- **Requirement**: Could you retype every line below exactly, omitting the images?

- **Data below**:
....

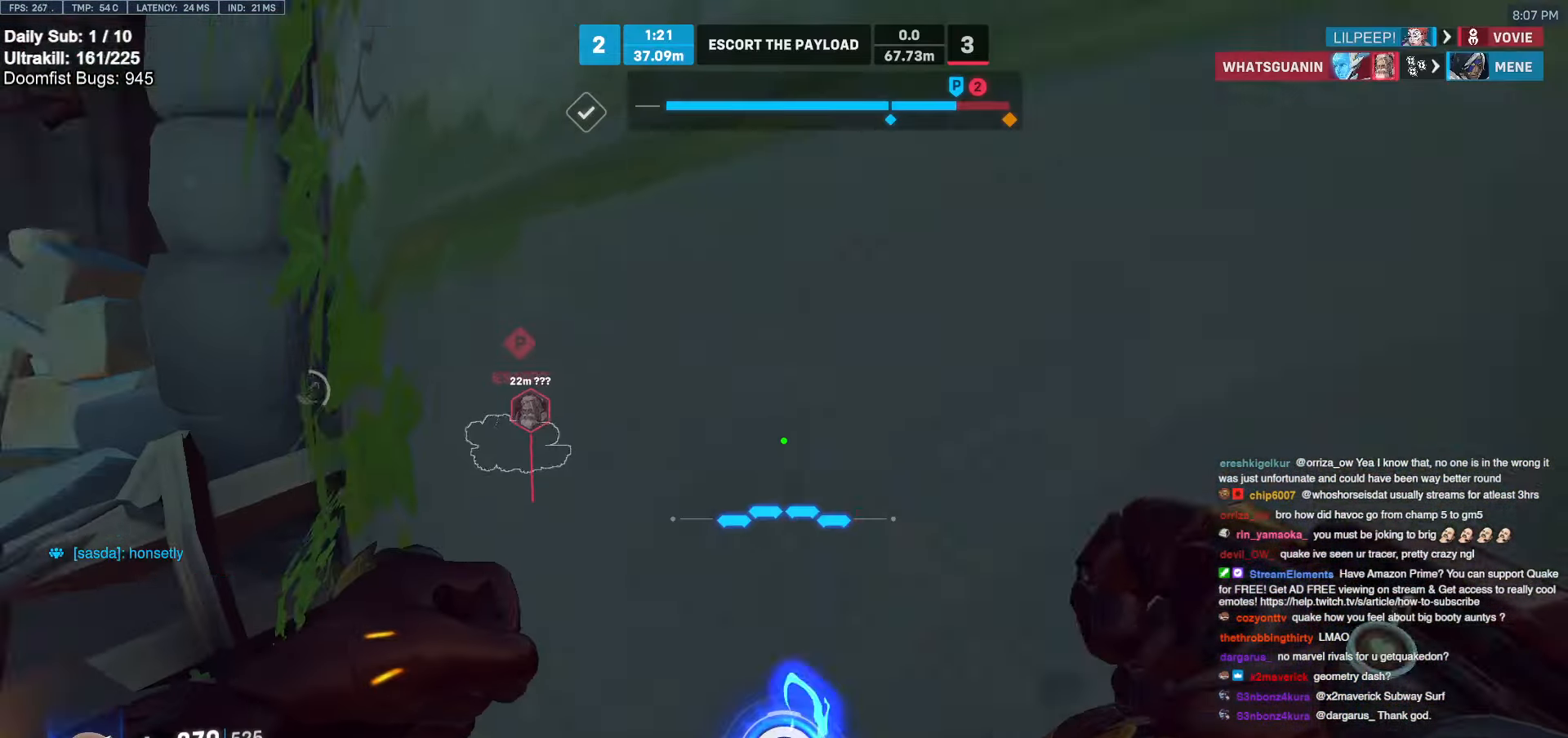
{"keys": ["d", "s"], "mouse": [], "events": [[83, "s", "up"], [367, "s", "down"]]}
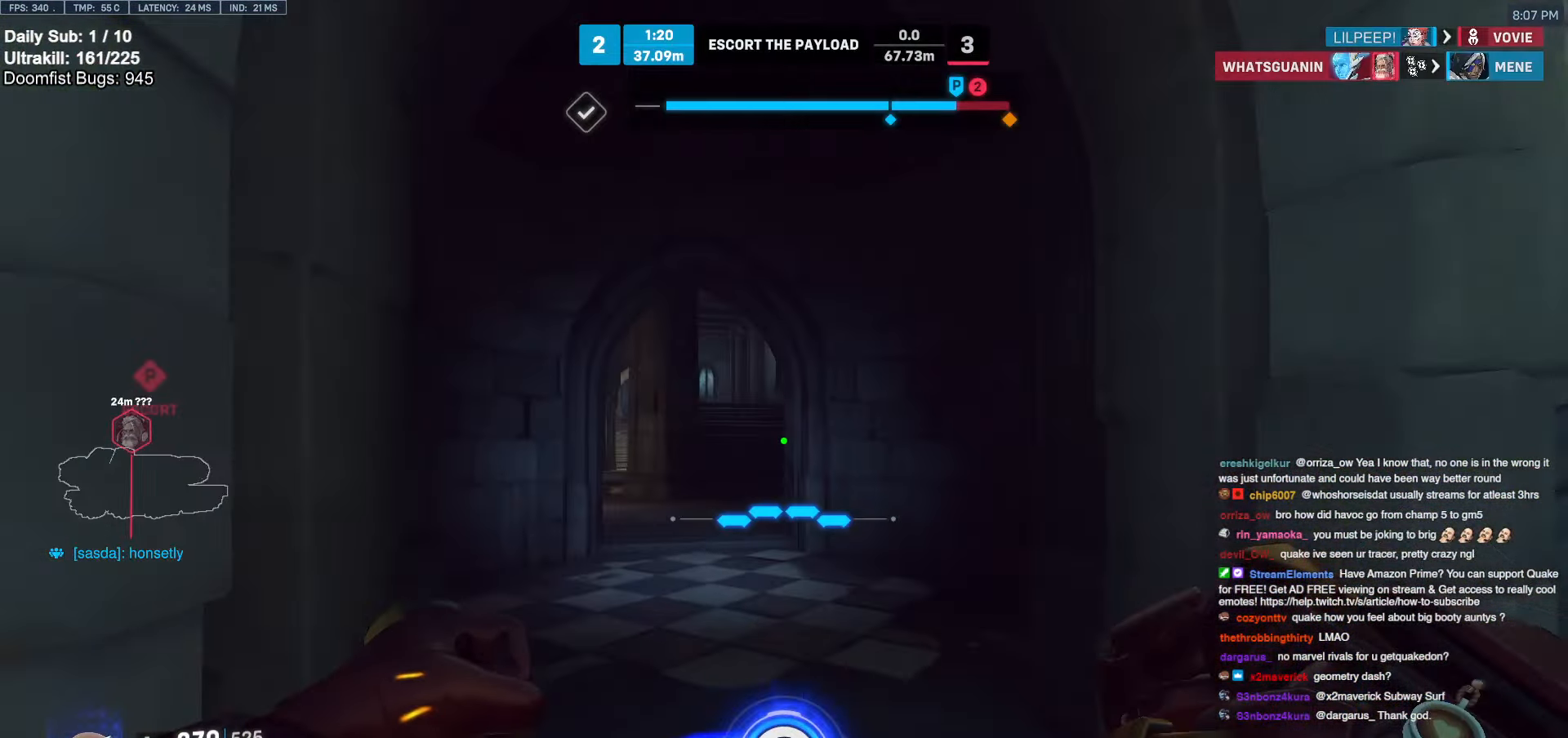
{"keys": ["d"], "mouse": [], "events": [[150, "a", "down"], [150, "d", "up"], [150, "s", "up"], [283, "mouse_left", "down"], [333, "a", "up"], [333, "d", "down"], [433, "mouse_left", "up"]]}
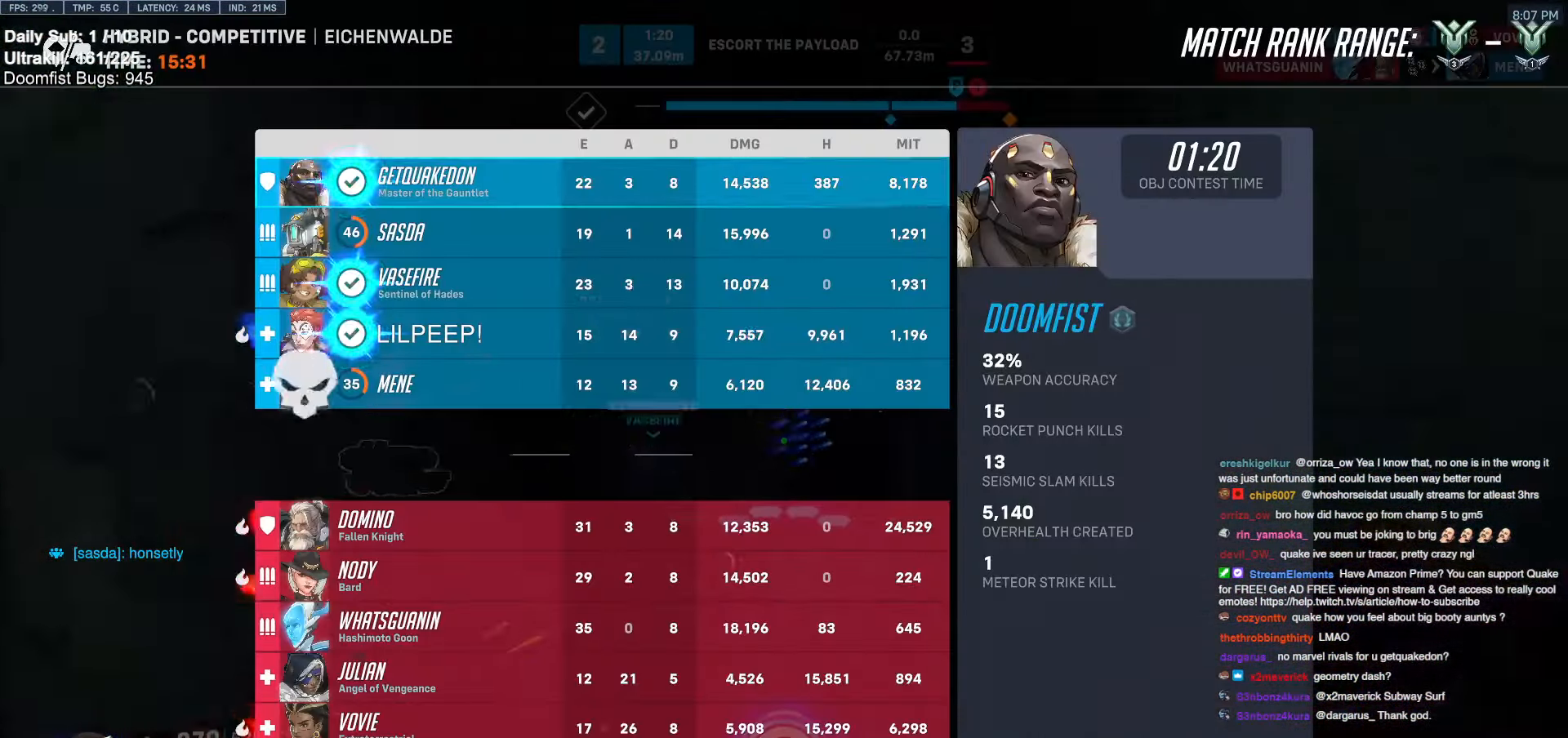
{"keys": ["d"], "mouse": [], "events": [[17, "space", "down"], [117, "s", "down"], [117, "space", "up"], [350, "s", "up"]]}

....

- **Answer section**:
{"keys": ["d", "s"], "mouse": [], "events": [[83, "s", "up"], [367, "s", "down"]]}
{"keys": ["d"], "mouse": [], "events": [[150, "a", "down"], [150, "d", "up"], [150, "s", "up"], [283, "mouse_left", "down"], [333, "a", "up"], [333, "d", "down"], [433, "mouse_left", "up"]]}
{"keys": ["d"], "mouse": [], "events": [[17, "space", "down"], [117, "s", "down"], [117, "space", "up"], [350, "s", "up"]]}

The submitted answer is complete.